» **EXERCISE**
Put the lines of all the records into a Markdown table with two columns, No. and Text, numbering each row and leaving out blank lines.

» **EXERCISE INPUT**

- Opening Delimiter -

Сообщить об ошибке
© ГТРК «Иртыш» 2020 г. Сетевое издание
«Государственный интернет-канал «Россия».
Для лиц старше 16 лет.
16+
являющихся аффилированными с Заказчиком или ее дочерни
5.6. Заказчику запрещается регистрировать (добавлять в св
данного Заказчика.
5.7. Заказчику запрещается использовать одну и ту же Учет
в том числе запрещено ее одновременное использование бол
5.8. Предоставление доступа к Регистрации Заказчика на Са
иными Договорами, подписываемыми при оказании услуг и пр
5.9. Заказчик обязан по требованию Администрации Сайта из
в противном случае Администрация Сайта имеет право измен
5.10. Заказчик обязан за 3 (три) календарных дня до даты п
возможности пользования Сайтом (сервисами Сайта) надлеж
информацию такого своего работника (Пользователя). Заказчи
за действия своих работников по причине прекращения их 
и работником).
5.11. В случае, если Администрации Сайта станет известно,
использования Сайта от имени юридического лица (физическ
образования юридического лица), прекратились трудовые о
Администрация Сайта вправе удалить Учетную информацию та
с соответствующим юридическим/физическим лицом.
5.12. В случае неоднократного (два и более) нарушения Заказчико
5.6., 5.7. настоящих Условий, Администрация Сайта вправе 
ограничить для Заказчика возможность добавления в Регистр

- Closing Delimiter -

» **RESULT OF THE TASK**
| No. | Text |
|---|---|
| 1 | Сообщить об ошибке |
| 2 | © ГТРК «Иртыш» 2020 г. Сетевое издание |
| 3 | «Государственный интернет-канал «Россия». |
| 4 | Для лиц старше 16 лет. |
| 5 | 16+ |
| 6 | являющихся аффилированными с Заказчиком или ее дочерни |
| 7 | 5.6. Заказчику запрещается регистрировать (добавлять в св |
| 8 | данного Заказчика. |
| 9 | 5.7. Заказчику запрещается использовать одну и ту же Учет |
| 10 | в том числе запрещено ее одновременное использование бол |
| 11 | 5.8. Предоставление доступа к Регистрации Заказчика на Са |
| 12 | иными Договорами, подписываемыми при оказании услуг и пр |
| 13 | 5.9. Заказчик обязан по требованию Администрации Сайта из |
| 14 | в противном случае Администрация Сайта имеет право измен |
| 15 | 5.10. Заказчик обязан за 3 (три) календарных дня до даты п |
| 16 | возможности пользования Сайтом (сервисами Сайта) надлеж |
| 17 | информацию такого своего работника (Пользователя). Заказчи |
| 18 | за действия своих работников по причине прекращения их  |
| 19 | и работником). |
| 20 | 5.11. В случае, если Администрации Сайта станет известно, |
| 21 | использования Сайта от имени юридического лица (физическ |
| 22 | образования юридического лица), прекратились трудовые о |
| 23 | Администрация Сайта вправе удалить Учетную информацию та |
| 24 | с соответствующим юридическим/физическим лицом. |
| 25 | 5.12. В случае неоднократного (два и более) нарушения Заказчико |
| 26 | 5.6., 5.7. настоящих Условий, Администрация Сайта вправе  |
| 27 | ограничить для Заказчика возможность добавления в Регистр |